Exports as a percentage of Chinese GDP shrunk from 35 percent in 2010 to 20 percent in 2021, Natixis reported. While China now boasts a larger GDP and domestic consumption figures, the drop also reflects a U.S.-led move to decouple its economy from dependence on Chinese suppliers, Natixis said. Nonetheless, China recorded the largest share of the world’s exports, accounting for 15 percent of total global exports in 2020.

But the growing complexity of sourcing seafood from China is creating an opportunity for firms like Bristol, Handy said.

“Even if only a small percentage of the production is re-shored to the U.S., it would create major growth for us,” he said. “There is a lot more awareness about the supply chain now. When China added tariffs, there was very little awareness among customers that haddock was being sent to China for processing.”

As a result, Bristol is receiving more inquiries from retailers lately, Handy said – especially for value-added products – as demand for seafood has grown in the U.S. through the pandemic.

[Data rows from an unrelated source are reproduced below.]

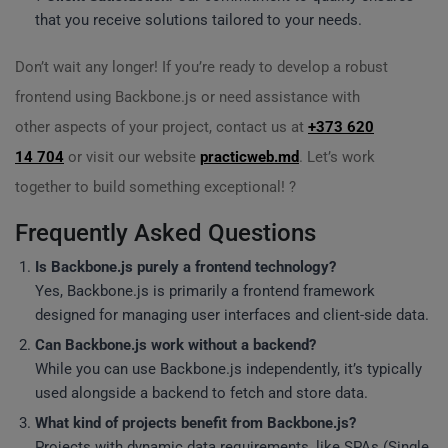
that you receive solutions tailored to your needs.
Don’t wait any longer! If you’re ready to develop a robust
frontend using Backbone.js or need assistance with
other aspects of your project, contact us at
+373 620
14 704
or visit our website
practicweb.md
. Let’s work
together to build something exceptional! ?
Frequently Asked Questions
Is Backbone.js purely a frontend technology?
Yes, Backbone.js is primarily a frontend framework
designed for managing user interfaces and client-side data.
Can Backbone.js work without a backend?
While you can use Backbone.js independently, it’s typically
used alongside a backend to fetch and store data.
What kind of projects benefit from Backbone.js?
Projects with dynamic data requirements, like SPAs (Single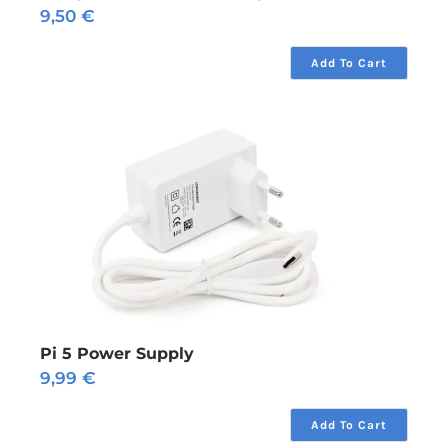
9,50
€
Add To Cart
Pi 5 Power Supply
9,99
€
Add To Cart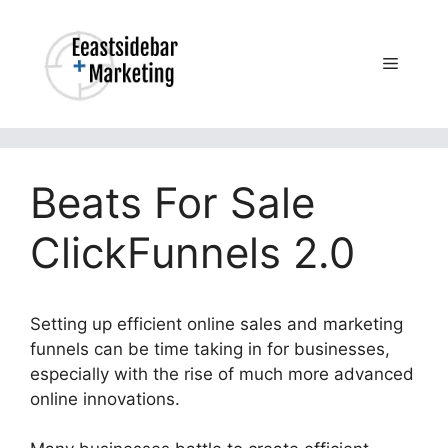
Skip
to
content
Menu
Beats For Sale
ClickFunnels 2.0
Setting up efficient online sales and marketing
funnels can be time taking in for businesses,
especially with the rise of much more advanced
online innovations.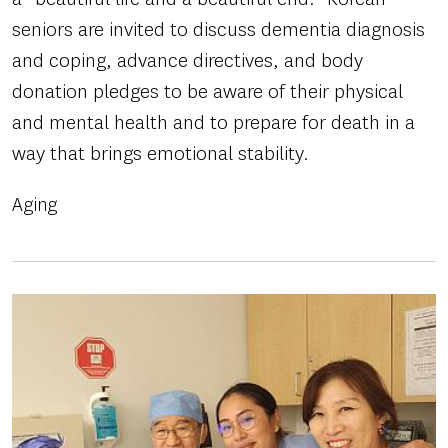
seniors are invited to discuss dementia diagnosis
and coping, advance directives, and body
donation pledges to be aware of their physical
and mental health and to prepare for death in a
way that brings emotional stability.
Aging
Image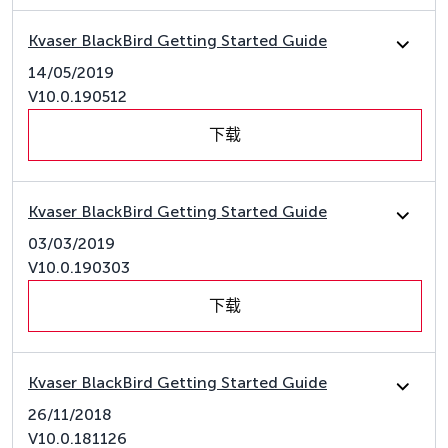
Kvaser BlackBird Getting Started Guide
14/05/2019
V10.0.190512
下载
Kvaser BlackBird Getting Started Guide
03/03/2019
V10.0.190303
下载
Kvaser BlackBird Getting Started Guide
26/11/2018
V10.0.181126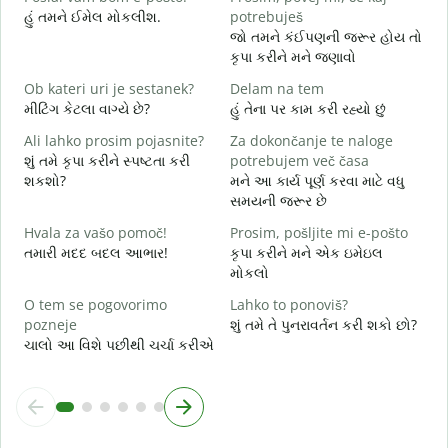
V
હું તમને ઈમેલ મોકલીશ.
potrebuješ
ત
જો તમને કંઈપણની જરૂર હોય તો
કૃપા કરીને મને જણાવો
d
હ
Ob kateri uri je sestanek?
Delam na tem
મીટિંગ કેટલા વાગ્યે છે?
હું તેના પર કામ કરી રહ્યો છું
A
ગ
Ali lahko prosim pojasnite?
Za dokončanje te naloge
શું તમે કૃપા કરીને સ્પષ્ટતા કરી
potrebujem več časa
K
શકશો?
મને આ કાર્ય પૂર્ણ કરવા માટે વધુ
સ
સમયની જરૂર છે
Hvala za vašo pomoč!
Prosim, pošljite mi e-pošto
તમારી મદદ બદલ આભાર!
કૃપા કરીને મને એક ઇમેઇલ
મોકલો
O tem se pogovorimo
Lahko to ponoviš?
pozneje
શું તમે તે પુનરાવર્તન કરી શકો છો?
ચાલો આ વિશે પછીથી ચર્ચા કરીએ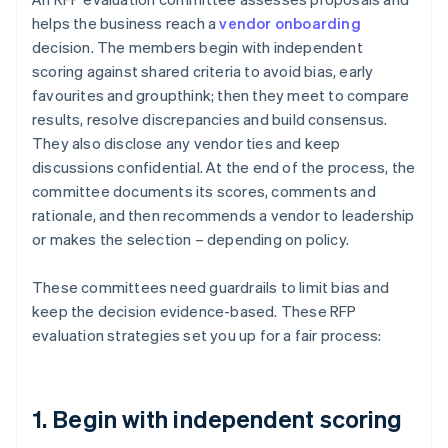
helps the business reach a
vendor onboarding
decision. The members begin with independent
scoring against shared criteria to avoid bias, early
favourites and groupthink; then they meet to compare
results, resolve discrepancies and build consensus.
They also disclose any vendor ties and keep
discussions confidential. At the end of the process, the
committee documents its scores, comments and
rationale, and then recommends a vendor to leadership
or makes the selection – depending on policy.
These committees need guardrails to limit bias and
keep the decision evidence-based. These RFP
evaluation strategies set you up for a fair process:
1. Begin with independent scoring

Bristol’s two ranges – My Fish Dish and Seafood Singles, launched to cater to growing demand for socially responsible and convenient seafood products, have proved successful.

“Retail sales of seafood grew considerably compared to the pre-pandemic,” he said. “The future of the sector is in easier to cook, socially responsible products.”

Handy said re-shoring of processing also reduces the carbon footprint of the seafood industry and adds American jobs. The company purchased an additional facility in Portland in October 2021 and increased its staff count by 40 percent to handle larger volumes of haddock processing and the expansion of the My Fish Dish line, he said. Solid relationships with Norwegian haddock suppliers and an established freight connection through Eimskip’s Portland terminal allows the firm to leverage its location and ensure fewer logistical challenges for customers, Handy said.